Wise Wisterwood: It’s all yours. Just take my words to heart, young Koopa.

Larry: Whatever... 3, 2, 1, NOT IT!

Pyro Guy: *muffled, but he said “not it”*

Torpedo Ted: Aww, but I’m a torpedo! ... Fine...

Torpedo Ted goes to get the Earth Crystal from the bed of flowers.

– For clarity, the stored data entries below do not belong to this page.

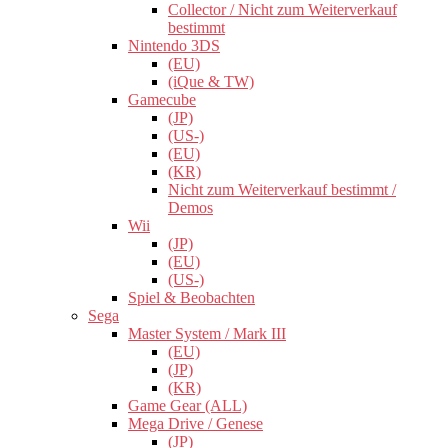
Collector / Nicht zum Weiterverkauf
bestimmt
Nintendo 3DS
(EU)
(iQue & TW)
Gamecube
(JP)
(US-)
(EU)
(KR)
Nicht zum Weiterverkauf bestimmt /
Demos
Wii
(JP)
(EU)
(US-)
Spiel & Beobachten
Sega
Master System / Mark III
(EU)
(JP)
(KR)
Game Gear (ALL)
Mega Drive / Genese
(JP)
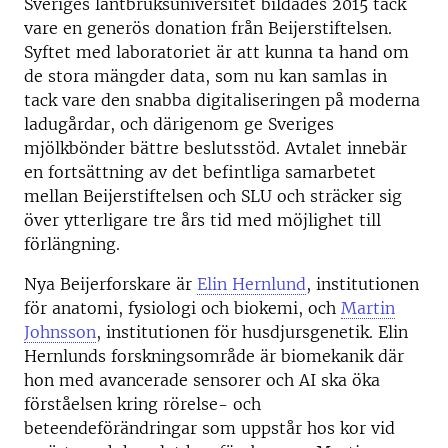
Sveriges lantbruksuniversitet bildades 2015 tack
vare en generös donation från Beijerstiftelsen.
Syftet med laboratoriet är att kunna ta hand om
de stora mängder data, som nu kan samlas in
tack vare den snabba digitaliseringen på moderna
ladugårdar, och därigenom ge Sveriges
mjölkbönder bättre beslutsstöd. Avtalet innebär
en fortsättning av det befintliga samarbetet
mellan Beijerstiftelsen och SLU och sträcker sig
över ytterligare tre års tid med möjlighet till
förlängning.
Nya Beijerforskare är
Elin Hernlund
, institutionen
för anatomi, fysiologi och biokemi, och
Martin
Johnsson
, institutionen för husdjursgenetik. Elin
Hernlunds forskningsområde är biomekanik där
hon med avancerade sensorer och AI ska öka
förståelsen kring rörelse- och
beteendeförändringar som uppstår hos kor vid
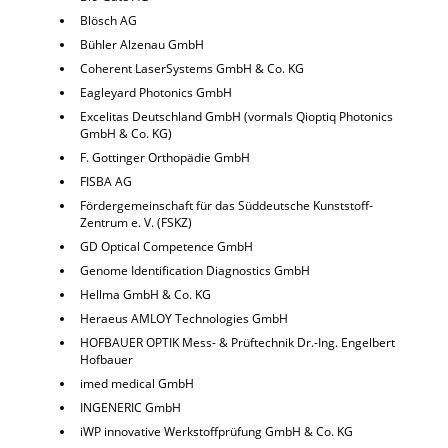
Blösch AG
Bühler Alzenau GmbH
Coherent LaserSystems GmbH & Co. KG
Eagleyard Photonics GmbH
Excelitas Deutschland GmbH (vormals Qioptiq Photonics
GmbH & Co. KG)
F. Gottinger Orthopädie GmbH
FISBA AG
Fördergemeinschaft für das Süddeutsche Kunststoff-
Zentrum e. V. (FSKZ)
GD Optical Competence GmbH
Genome Identification Diagnostics GmbH
Hellma GmbH & Co. KG
Heraeus AMLOY Technologies GmbH
HOFBAUER OPTIK Mess- & Prüftechnik Dr.-Ing. Engelbert
Hofbauer
imed medical GmbH
INGENERIC GmbH
iWP innovative Werkstoffprüfung GmbH & Co. KG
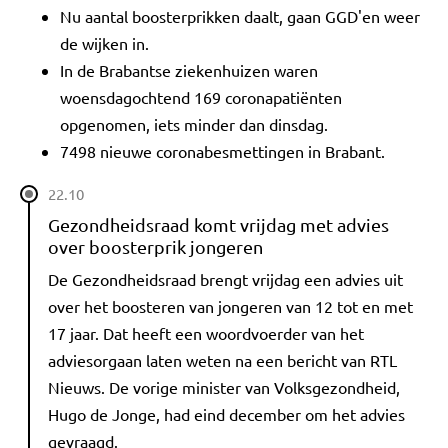
Nu aantal boosterprikken daalt, gaan GGD'en weer
de wijken in.
In de Brabantse ziekenhuizen waren
woensdagochtend 169 coronapatiënten
opgenomen, iets minder dan dinsdag.
7498 nieuwe coronabesmettingen in Brabant.
22.10
Gezondheidsraad komt vrijdag met advies
over boosterprik jongeren
De Gezondheidsraad brengt vrijdag een advies uit
over het boosteren van jongeren van 12 tot en met
17 jaar. Dat heeft een woordvoerder van het
adviesorgaan laten weten na een bericht van RTL
Nieuws. De vorige minister van Volksgezondheid,
Hugo de Jonge, had eind december om het advies
gevraagd.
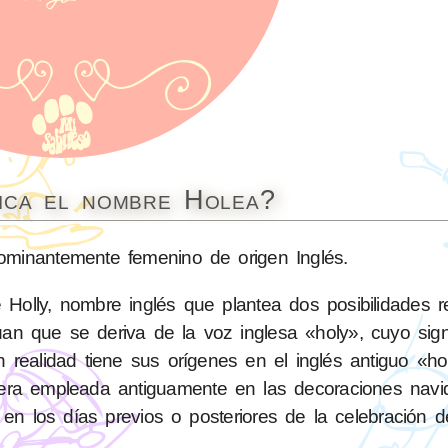
fica el nombre Holea?
minantemente femenino de origen Inglés.
Holly, nombre inglés que plantea dos posibilidades 
úan que se deriva de la voz inglesa «holy», cuyo sign
n realidad tiene sus orígenes en el inglés antiguo «h
 era empleada antiguamente en las decoraciones navid
en los días previos o posteriores de la celebración 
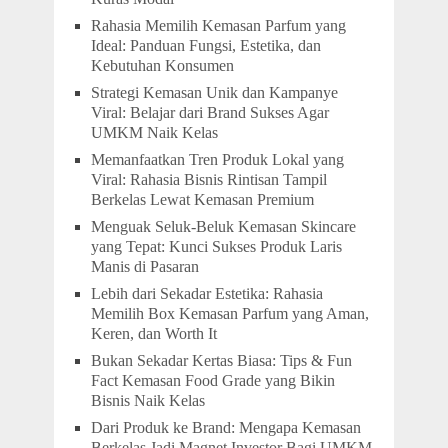
Rahasia Memilih Kemasan Parfum yang
Ideal: Panduan Fungsi, Estetika, dan
Kebutuhan Konsumen
Strategi Kemasan Unik dan Kampanye
Viral: Belajar dari Brand Sukses Agar
UMKM Naik Kelas
Memanfaatkan Tren Produk Lokal yang
Viral: Rahasia Bisnis Rintisan Tampil
Berkelas Lewat Kemasan Premium
Menguak Seluk-Beluk Kemasan Skincare
yang Tepat: Kunci Sukses Produk Laris
Manis di Pasaran
Lebih dari Sekadar Estetika: Rahasia
Memilih Box Kemasan Parfum yang Aman,
Keren, dan Worth It
Bukan Sekadar Kertas Biasa: Tips & Fun
Fact Kemasan Food Grade yang Bikin
Bisnis Naik Kelas
Dari Produk ke Brand: Mengapa Kemasan
Berkelas Jadi Magnet Investor Bagi UMKM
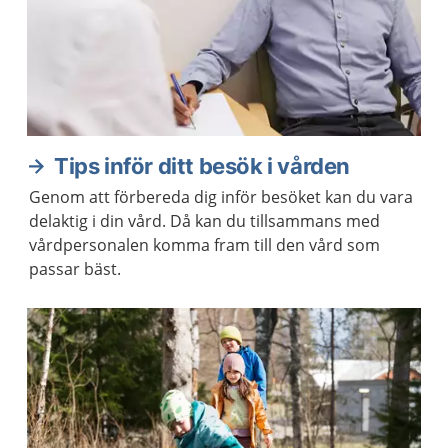
Tips inför ditt besök i vården
Genom att förbereda dig inför besöket kan du vara
delaktig i din vård. Då kan du tillsammans med
vårdpersonalen komma fram till den vård som
passar bäst.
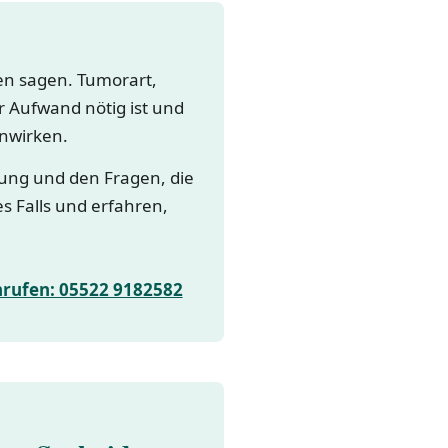
gen sagen. Tumorart,
 Aufwand nötig ist und
nwirken.
lung und den Fragen, die
es Falls und erfahren,
nrufen: 05522 9182582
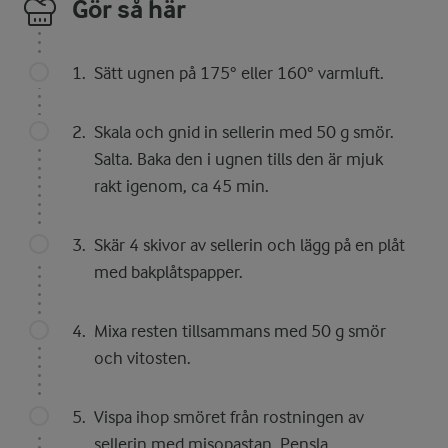
Gör så här
Sätt ugnen på 175° eller 160° varmluft.
Skala och gnid in sellerin med 50 g smör.
Salta. Baka den i ugnen tills den är mjuk
rakt igenom, ca 45 min.
Skär 4 skivor av sellerin och lägg på en plåt
med bakplåtspapper.
Mixa resten tillsammans med 50 g smör
och vitosten.
Vispa ihop smöret från rostningen av
sellerin med misopastan. Pensla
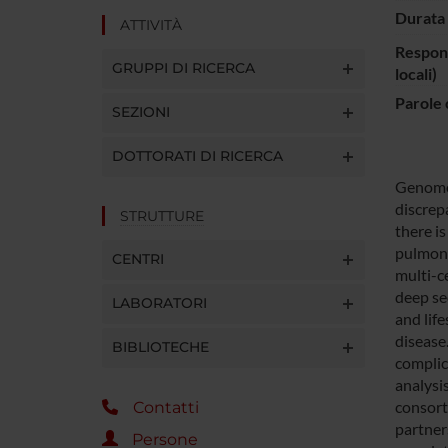
Durata 
ATTIVITÀ
Respons
GRUPPI DI RICERCA
locali)
Parole 
SEZIONI
DOTTORATI DI RICERCA
Genome 
discrep
STRUTTURE
there i
pulmona
CENTRI
multi-c
deep se
LABORATORI
and lif
disease
BIBLIOTECHE
complica
analysi
consort
Contatti
partner
Persone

Larry: Well Pyro Guy, we’ve got to figure out this whole situation with Goomba and Ludwig. But since we’re on a cloud, I say we can use this to get to Sky Land.

Pyro Guy: *muffled*.

Larry: Yeah, let’s go.

The cloud carries the two off.

Torpedo Ted: Torpedo Away!

He follows them.

Larry: Okay, I’ll bite, why does P.T. have a Puff-Puff Machine?

Torpedo Ted: Tin Mario reference.

Larry: Ah.
 

Chapter 28: Joke’s Over

Larry, Pyro Guy, and Torpedo Ted learned the hard way how to get to Flower Fields. But in order to find the Earth Crystal, they needed to wake up the Wise Wisterwood to figure out how to get it. And the only way to wake him up was to clear the clouds and let the Sun shine. With Goomba and Francis having plans to kill the party at every step, it was a victory well earned.

Out on the Oho Ocean, an orange Luma is guiding a small ship towards Joke’s End.

Mario: So this is where the-a Water Crystal is? Thank a-you so much!

Co-Star Luma disappears like if the second player stopped playing.

Bobbery: Well, we got here without any problems, old bean. But from what you’ve told me of this place, our work may be cut out for us...

Rudy: Well I say we just do this thing already! Yeah!

Rudy hops onto the shore and runs up to the front door of the place. A spirit appears.

Jojora: Hmmph! Go away! You look like that uncool nerd that just came the other day! Are you his friend or something?

Rudy: I’m the uncoolest and nerdiest person I know, so... Well there’s Francis, but he’s back in the Bitlands.

Jojora: Whatever!

Jojora waves her staff and Rudy falls down a trapdoor.

Rudy: HEY!

Mario and Bobbery walk up to the scene.

Bobbery: I say, what’s the meaning of this?!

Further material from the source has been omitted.